Actually I'm not sure, in thin air/higher altitudes, the ecu probably makes the turbos work harder for the same air (might see higher boost number). In hot weather, boost/air is pulled since the ecu knows high temps are bad (knock overrides the ecu's wish for more air). In cool weather, some people have seen lower boost in certain conditions, probably since the ecu sees enough air at lower boost. I've also seen high/extra boost in certain ideal cool conditions. Just not sure the 'boost' number is all that important. Not sure keeping the 'boost' number the same is critical/seeing changes in boost is bad (it's the factory set-up - my mechanical boost gauge doesn't even correlate well with the factory gauge). Seems to make sense you'd be able to milk the best performance if you can control as many variables as possible. You don't seem to see many new cars come out with fixed boost setups.

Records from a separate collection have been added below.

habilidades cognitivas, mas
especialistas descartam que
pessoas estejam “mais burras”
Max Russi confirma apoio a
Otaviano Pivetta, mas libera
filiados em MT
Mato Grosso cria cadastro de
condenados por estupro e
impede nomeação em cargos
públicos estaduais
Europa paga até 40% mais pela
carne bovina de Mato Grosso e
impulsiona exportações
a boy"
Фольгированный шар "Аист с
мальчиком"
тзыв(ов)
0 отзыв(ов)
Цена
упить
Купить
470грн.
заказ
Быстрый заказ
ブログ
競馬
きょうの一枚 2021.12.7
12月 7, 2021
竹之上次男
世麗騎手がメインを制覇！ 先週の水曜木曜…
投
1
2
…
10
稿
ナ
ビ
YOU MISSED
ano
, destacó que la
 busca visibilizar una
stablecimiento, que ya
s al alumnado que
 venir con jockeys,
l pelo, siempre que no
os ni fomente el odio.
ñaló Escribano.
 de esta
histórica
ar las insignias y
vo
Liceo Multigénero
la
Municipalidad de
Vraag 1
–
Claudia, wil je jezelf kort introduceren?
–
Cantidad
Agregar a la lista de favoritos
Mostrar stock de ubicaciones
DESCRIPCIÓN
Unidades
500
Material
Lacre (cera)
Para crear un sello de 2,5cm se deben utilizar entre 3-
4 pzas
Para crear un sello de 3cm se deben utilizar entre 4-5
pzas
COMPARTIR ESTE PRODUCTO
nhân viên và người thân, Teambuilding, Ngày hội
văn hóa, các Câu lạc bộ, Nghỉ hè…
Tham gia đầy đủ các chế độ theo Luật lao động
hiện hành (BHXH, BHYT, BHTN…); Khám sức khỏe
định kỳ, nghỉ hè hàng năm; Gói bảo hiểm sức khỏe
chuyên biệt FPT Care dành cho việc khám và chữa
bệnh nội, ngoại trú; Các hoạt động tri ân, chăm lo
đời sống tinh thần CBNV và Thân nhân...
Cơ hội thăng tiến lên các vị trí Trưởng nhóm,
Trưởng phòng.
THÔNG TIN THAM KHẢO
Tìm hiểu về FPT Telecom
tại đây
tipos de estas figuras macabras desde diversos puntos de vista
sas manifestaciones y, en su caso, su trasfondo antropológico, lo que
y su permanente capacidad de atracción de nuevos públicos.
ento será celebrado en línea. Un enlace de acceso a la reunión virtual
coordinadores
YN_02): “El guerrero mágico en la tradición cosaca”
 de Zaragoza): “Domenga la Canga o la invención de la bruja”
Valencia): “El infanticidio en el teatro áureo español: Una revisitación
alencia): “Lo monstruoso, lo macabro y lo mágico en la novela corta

Actually I'm not sure, in thin air/higher altitudes, the ecu probably makes the turbos work harder for the same air (might see higher boost number). In hot weather, boost/air is pulled since the ecu knows high temps are bad (knock overrides the ecu's wish for more air). In cool weather, some people have seen lower boost in certain conditions, probably since the ecu sees enough air at lower boost. I've also seen high/extra boost in certain ideal cool conditions. Just not sure the 'boost' number is all that important. Not sure keeping the 'boost' number the same is critical/seeing changes in boost is bad (it's the factory set-up - my mechanical boost gauge doesn't even correlate well with the factory gauge). Seems to make sense you'd be able to milk the best performance if you can control as many variables as possible. You don't seem to see many new cars come out with fixed boost setups.
#43
A larger mass air meter helps with the high RPM range. My car was on the edge of lean with the stock mass air, so we went with a larger unit. From 1,000 rpm to 6,000 rpm perfect EGT's. and very smooth.
#44
Lets talk about about Torque and HP. Everyone focuses on peak yet its the area under the curve that gives us the best acceleration.
Peak torque=maximum cylinder fill
Modern technologies focus on getting the maximum cylinder fill across the broadest portion of the RPM band. In NA cars like the GT3 they use resonance intake tuning and variable cam timing to accomplish this. In the new turbo cars they use the variable vane turbo.
How can we apply modern technology to our beloved 993tt?
Variable cam timing is out. The VVT would work but there are no aftermarket boost controllers to manage it yet. The most logical application is the EBC to make improvements in boost response and broaden the torque curve.
Lets say the mechanical (and detonation) limits of the motor are 400tq. We would want to get to that level asap and extend that level as far as possible to get the broadest power curve.
The best EBC for doing such a thing is the AVCR.
If you ever played with an EBC you know that gain changes boost response. The more gain the faster the boost response. If you crank up the gain boost comes on FAST in the lower gears. In the higher gears you get boost spikes so you are forced to adjust gain to limit boost spikes.
The AVCR allows you to adjust gain by gear for best boost response and spike control.
Looking at the typical 993tt dyno you see very peaky torque curves. With the AVCR you can flatten it out by adjusting the gain by gear and boost by RPM. With the AVCR you can reach that 400tq sooner and stretch it out farther for better top end.
The attached dyno shows what can be accomplished using such techniques. This is a 993 VRAM motor running 6PSI of boost. This is before the motor was broken down to change the rods and flame ring the heads. After dyno will have torque coming in sooner and dropping off later but still staying very flat.
Think outside the box!!!
#45
All the factory 993TT Porsche Motronics will pull timing AND boost prior to 5000 RPM and keep it at a lower threshold and restore the timing and boost AFTER 5300 RPM's.. Maximum combustion pressure is during this "range" Porsche wants to minimize "risk" to the engine.